§ EXERCISE REQUIREMENTS: The records are to be copied word for word, and the pictures dropped.

(Web page revision data)
------------------------------

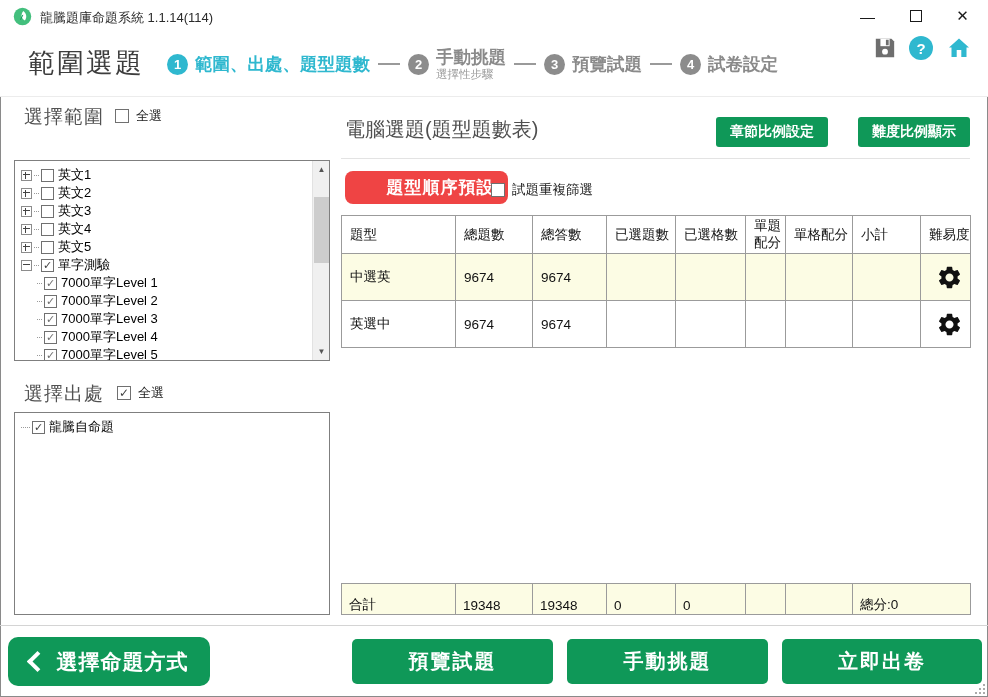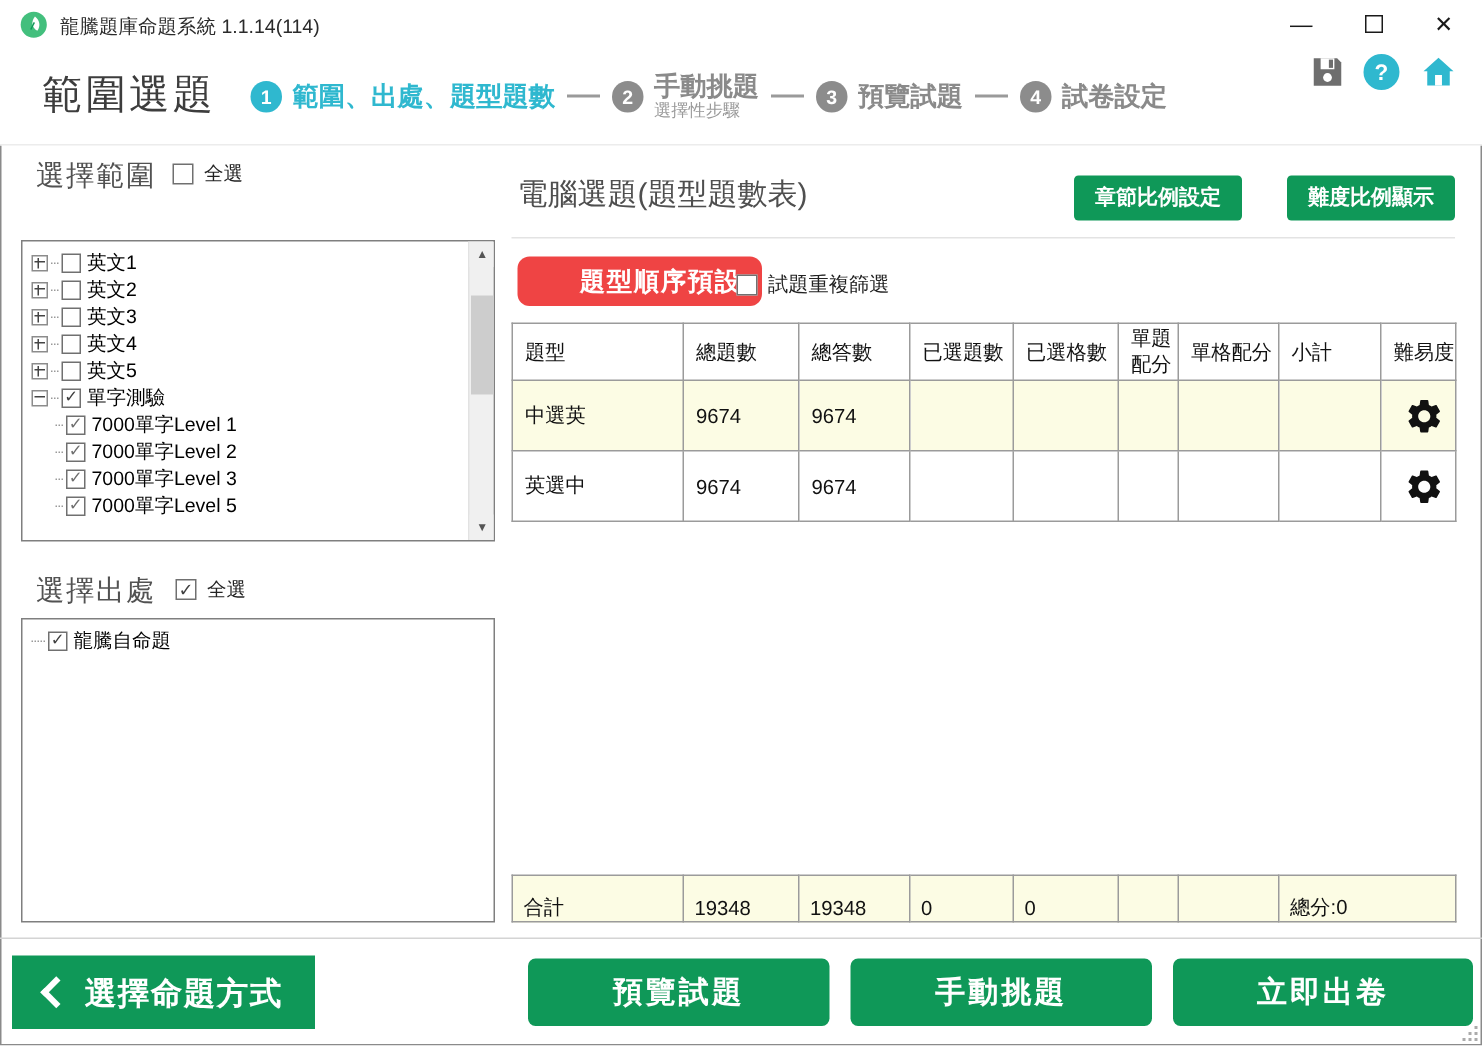--- a/index.html
+++ b/index.html
@@ -86,21 +86,21 @@
   tr.row-white td{background:#fff;}
   td.gear-cell{padding:0;text-align:center;vertical-align:middle;}
   .gear-svg{display:block;margin:0 auto;}
 
   table.totals{position:absolute;left:341px;top:583px;border-collapse:collapse;table-layout:fixed;}
   table.totals td{border:1px solid #9b9b9b;background:#fcfce4;font-size:13.5px;color:#111;height:27px;
     padding:12px 0 0 7px;box-sizing:border-box;}
 
   
   .bottom-divider{position:absolute;left:0;top:625px;width:100%;height:1px;background:#d4d4d4;}
-  .btn-back{left:8px;top:637px;width:202px;height:49px;font-size:21px;border-radius:0;gap:10px;letter-spacing:1px;}
+  .btn-back{left:8px;top:637px;width:202px;height:49px;font-size:21px;border-radius:10px;gap:10px;letter-spacing:1px;}
   .chevron-left{display:inline-block;width:11px;height:11px;border:solid #fff;border-width:0 0 4px 4px;
     transform:rotate(45deg);margin-right:2px;}
   .btn-preview{left:352px;top:639px;width:201px;height:45px;font-size:20px;border-radius:5px;letter-spacing:2px;}
   .btn-manual{left:567px;top:639px;width:201px;height:45px;font-size:20px;border-radius:5px;letter-spacing:2px;}
   .btn-generate{left:782px;top:639px;width:200px;height:45px;font-size:20px;border-radius:5px;letter-spacing:2px;}
   .grip{position:absolute;right:3px;bottom:3px;width:12px;height:12px;}
   .grip i{position:absolute;width:2px;height:2px;background:#ababab;}
   .grip i:nth-child(1){right:0;bottom:0;}
   .grip i:nth-child(2){right:0;bottom:4px;}
   .grip i:nth-child(3){right:4px;bottom:0;}
@@ -228,20 +228,26 @@
         <span class="indent1"></span>
           <span class="dots"></span>
         <span class="cb checked child-check"></span>
         <span>7000單字Level 2</span>
       </div>
       <div class="tree-row">
         <span class="indent1"></span>
           <span class="dots"></span>
         <span class="cb checked child-check"></span>
         <span>7000單字Level 3</span>
+      </div>
+      <div class="tree-row">
+        <span class="indent1"></span>
+          <span class="dots"></span>
+        <span class="cb checked child-check"></span>
+        <span>7000單字Level 4</span>
       </div>
       <div class="tree-row">
         <span class="indent1"></span>
           <span class="dots"></span>
         <span class="cb checked child-check"></span>
         <span>7000單字Level 5</span>
       </div>
     </div>
     <div class="vscroll">
       <div class="scroll-arrow scroll-up">▲</div>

------------------------------

§ TASK RESPONSE:
--- a/index.html
+++ b/index.html
@@ -86,21 +86,21 @@
   tr.row-white td{background:#fff;}
   td.gear-cell{padding:0;text-align:center;vertical-align:middle;}
   .gear-svg{display:block;margin:0 auto;}
 
   table.totals{position:absolute;left:341px;top:583px;border-collapse:collapse;table-layout:fixed;}
   table.totals td{border:1px solid #9b9b9b;background:#fcfce4;font-size:13.5px;color:#111;height:27px;
     padding:12px 0 0 7px;box-sizing:border-box;}
 
   
   .bottom-divider{position:absolute;left:0;top:625px;width:100%;height:1px;background:#d4d4d4;}
-  .btn-back{left:8px;top:637px;width:202px;height:49px;font-size:21px;border-radius:0;gap:10px;letter-spacing:1px;}
+  .btn-back{left:8px;top:637px;width:202px;height:49px;font-size:21px;border-radius:10px;gap:10px;letter-spacing:1px;}
   .chevron-left{display:inline-block;width:11px;height:11px;border:solid #fff;border-width:0 0 4px 4px;
     transform:rotate(45deg);margin-right:2px;}
   .btn-preview{left:352px;top:639px;width:201px;height:45px;font-size:20px;border-radius:5px;letter-spacing:2px;}
   .btn-manual{left:567px;top:639px;width:201px;height:45px;font-size:20px;border-radius:5px;letter-spacing:2px;}
   .btn-generate{left:782px;top:639px;width:200px;height:45px;font-size:20px;border-radius:5px;letter-spacing:2px;}
   .grip{position:absolute;right:3px;bottom:3px;width:12px;height:12px;}
   .grip i{position:absolute;width:2px;height:2px;background:#ababab;}
   .grip i:nth-child(1){right:0;bottom:0;}
   .grip i:nth-child(2){right:0;bottom:4px;}
   .grip i:nth-child(3){right:4px;bottom:0;}
@@ -228,20 +228,26 @@
         <span class="indent1"></span>
           <span class="dots"></span>
         <span class="cb checked child-check"></span>
         <span>7000單字Level 2</span>
       </div>
       <div class="tree-row">
         <span class="indent1"></span>
           <span class="dots"></span>
         <span class="cb checked child-check"></span>
         <span>7000單字Level 3</span>
+      </div>
+      <div class="tree-row">
+        <span class="indent1"></span>
+          <span class="dots"></span>
+        <span class="cb checked child-check"></span>
+        <span>7000單字Level 4</span>
       </div>
       <div class="tree-row">
         <span class="indent1"></span>
           <span class="dots"></span>
         <span class="cb checked child-check"></span>
         <span>7000單字Level 5</span>
       </div>
     </div>
     <div class="vscroll">
       <div class="scroll-arrow scroll-up">▲</div>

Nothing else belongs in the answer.